* Text
┌──
R/feglm_control.R
In capybara: Fast and Memory Efficient Fitting of Linear Models with High-Dimensional Fixed Effects

Documented in feglm_control

#' srr_stats
#' @srrstats {G1.0} Implements controls for efficient and numerically stable fitting of generalized linear models with fixed effects.
#' @srrstats {G2.0} Validates numeric input parameters to ensure they meet constraints (e.g., positive tolerance levels).
#' @srrstats {G2.0a} The main function explains that the tolerance must be unidimensional or the function gives an error.
#' @srrstats {G2.1a} Ensures the proper data types for arguments (e.g., logical for `trace`, integer for `iter_max`).
#' @srrstats {G2.3a} Uses argument validation to ensure appropriate ranges for critical parameters (e.g., `iter_max` and `limit` >= 1).
#' @srrstats {G2.14a} Provides informative error messages when tolerance levels or iteration counts are invalid.
#' @srrstats {G2.14b} Provides clear error messages when the data structure is incompatible with the model requirements.
#' @srrstats {G5.2a} Produces unique and descriptive error messages for all validation checks.
#' @srrstats {RE3.0} If the deviance difference between 2 iterations is not less than tolerance after the max number of iterations, it prints a convergence warning.
#' @srrstats {RE5.0} Supports control over algorithmic complexity, such as dropping perfectly separated observations (`drop_pc`) and optional matrix storage (`keep_mx`).
#' @srrstats {G5.4a} Includes robust edge case handling, such as enforcing positive tolerance and iteration counts.
#' @noRd
NULL

#' NA_standards
#' @srrstatsNA {G2.14} Missing observations are dropped, otherwise providing imputation methods would bias the estimation (i.e., replacing all missing values with the median).
#' @noRd
NULL

#' @title Set \code{feglm} Control Parameters
#'
#' @description Set and change parameters used for fitting \code{\link{feglm}}.
#'  Termination conditions are similar to \code{\link[stats]{glm}}.
└──
* Work instruction 1
List every distinct argument name that the feglm_control source shows in backticks.
* Work instruction 2
According to the feglm_control source, what is printed when the deviance difference between 2 iterations is still not below tolerance after the maximum number of iterations?
* Work instruction 3
Reproduce everything in the feglm_control source from "#' NA_standards" down to "with the median).".
You can ignore the rows that come after this.

Extracted page text data
┌──
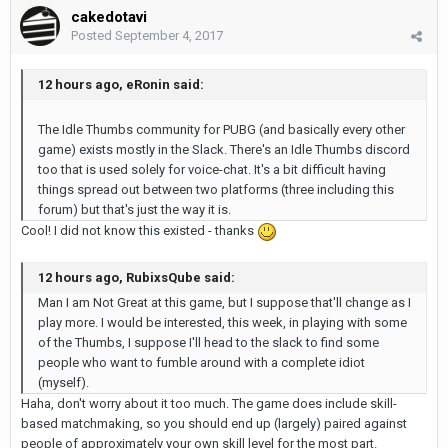
cakedotavi
Posted
September 4, 2017
12 hours ago, eRonin said:
The Idle Thumbs community for PUBG (and basically every other
game) exists mostly in the Slack. There's an Idle Thumbs discord
too that is used solely for voice-chat. It's a bit difficult having
things spread out between two platforms (three including this
forum) but that's just the way it is.
Cool! I did not know this existed - thanks
12 hours ago, RubixsQube said:
Man I am Not Great at this game, but I suppose that'll change as I
play more. I would be interested, this week, in playing with some
of the Thumbs, I suppose I'll head to the slack to find some
people who want to fumble around with a complete idiot
(myself).
Haha, don't worry about it too much. The game does include skill-
based matchmaking, so you should end up (largely) paired against
people of approximately your own skill level for the most part.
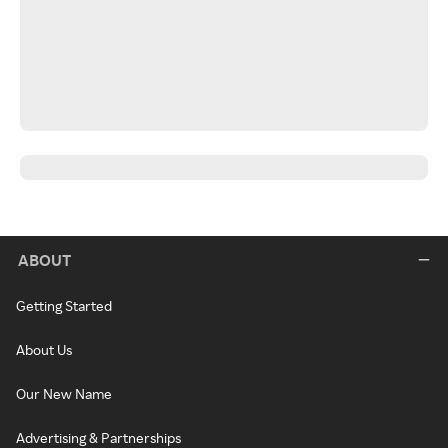
ABOUT
Getting Started
About Us
Our New Name
Advertising & Partnerships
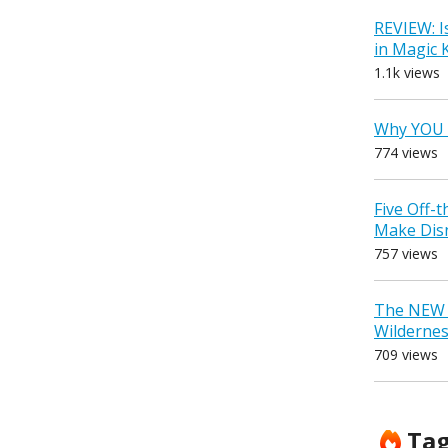
REVIEW: I
in Magic
1.1k views
Why YOU 
774 views
Five Off-
Make Dis
757 views
The NEW D
Wilderne
709 views
Ta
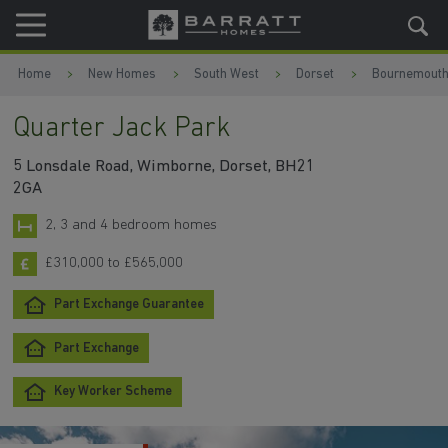
Skip to content
Skip to footer
Home
New Homes
South West
Dorset
Bournemout
Quarter Jack Park
5 Lonsdale Road, Wimborne, Dorset, BH21
2GA
2, 3 and 4 bedroom homes
£310,000 to £565,000
Part Exchange Guarantee
Part Exchange
Key Worker Scheme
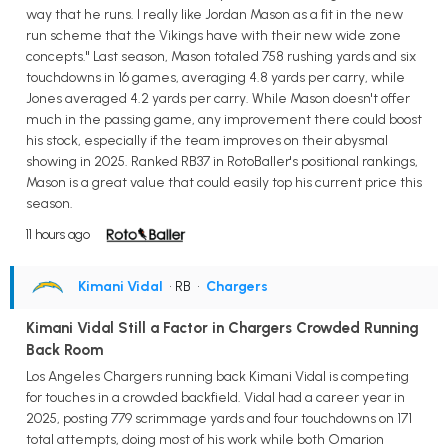
way that he runs. I really like Jordan Mason as a fit in the new
run scheme that the Vikings have with their new wide zone
concepts." Last season, Mason totaled 758 rushing yards and six
touchdowns in 16 games, averaging 4.8 yards per carry, while
Jones averaged 4.2 yards per carry. While Mason doesn't offer
much in the passing game, any improvement there could boost
his stock, especially if the team improves on their abysmal
showing in 2025. Ranked RB37 in RotoBaller's positional rankings,
Mason is a great value that could easily top his current price this
season.
11 hours ago
Kimani Vidal
• RB
•
Chargers
Kimani Vidal Still a Factor in Chargers Crowded Running
Back Room
Los Angeles Chargers running back Kimani Vidal is competing
for touches in a crowded backfield. Vidal had a career year in
2025, posting 779 scrimmage yards and four touchdowns on 171
total attempts, doing most of his work while both Omarion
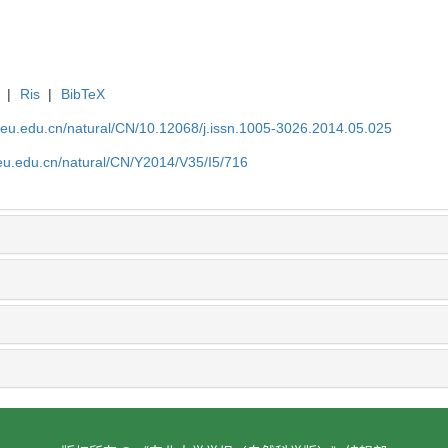
|
Ris
|
BibTeX
neu.edu.cn/natural/CN/10.12068/j.issn.1005-3026.2014.05.025
neu.edu.cn/natural/CN/Y2014/V35/I5/716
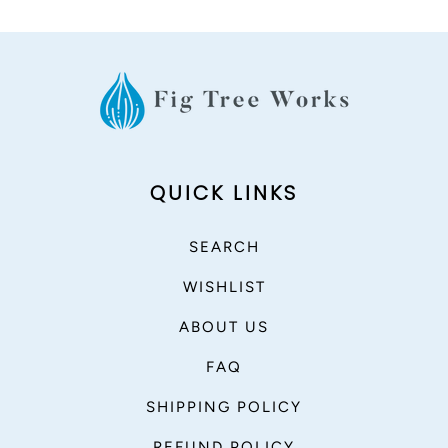
QUICK LINKS
SEARCH
WISHLIST
ABOUT US
FAQ
SHIPPING POLICY
REFUND POLICY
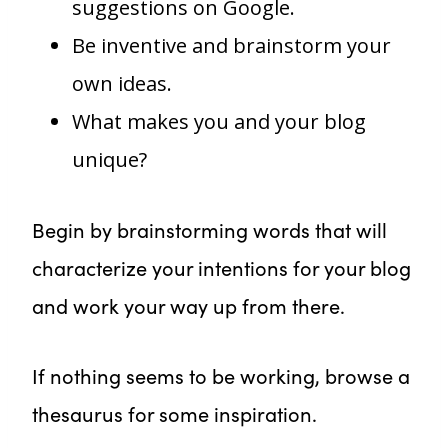
suggestions on Google.
Be inventive and brainstorm your
own ideas.
What makes you and your blog
unique?
Begin by brainstorming words that will
characterize your intentions for your blog
and work your way up from there.
If nothing seems to be working, browse a
thesaurus for some inspiration.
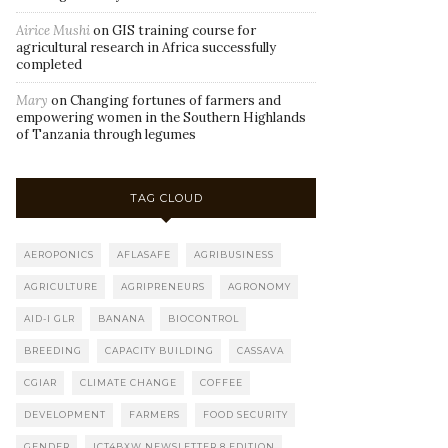
Airice Mushi
on
GIS training course for
agricultural research in Africa successfully
completed
Mary
on
Changing fortunes of farmers and
empowering women in the Southern Highlands
of Tanzania through legumes
TAG CLOUD
AEROPONICS
AFLASAFE
AGRIBUSINESS
AGRICULTURE
AGRIPRENEURS
AGRONOMY
AID-I GLR
BANANA
BIOCONTROL
BREEDING
CAPACITY BUILDING
CASSAVA
CGIAR
CLIMATE CHANGE
COFFEE
DEVELOPMENT
FARMERS
FOOD SECURITY
GENDER
ICT4BXW NEWSLETTER 8 EDITION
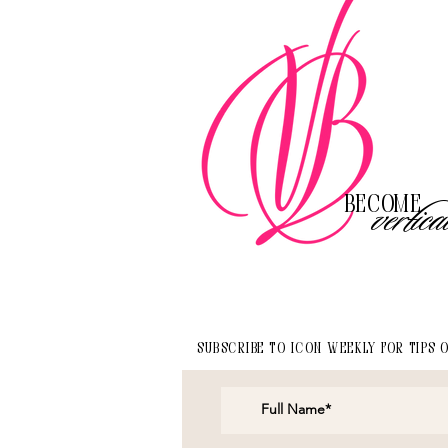
Become
vertica
Subscribe to Icon Weekly for tips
└──
* Your response 1
`trace`, `iter_max`, `limit`, `drop_pc`, `keep_mx`

* Your response 2
A convergence warning.

* Your response 3
#' NA_standards
#' @srrstatsNA {G2.14} Missing observations are dropped, otherwise providing imputation methods would bias the estimation (i.e., replacing all missing values with the median).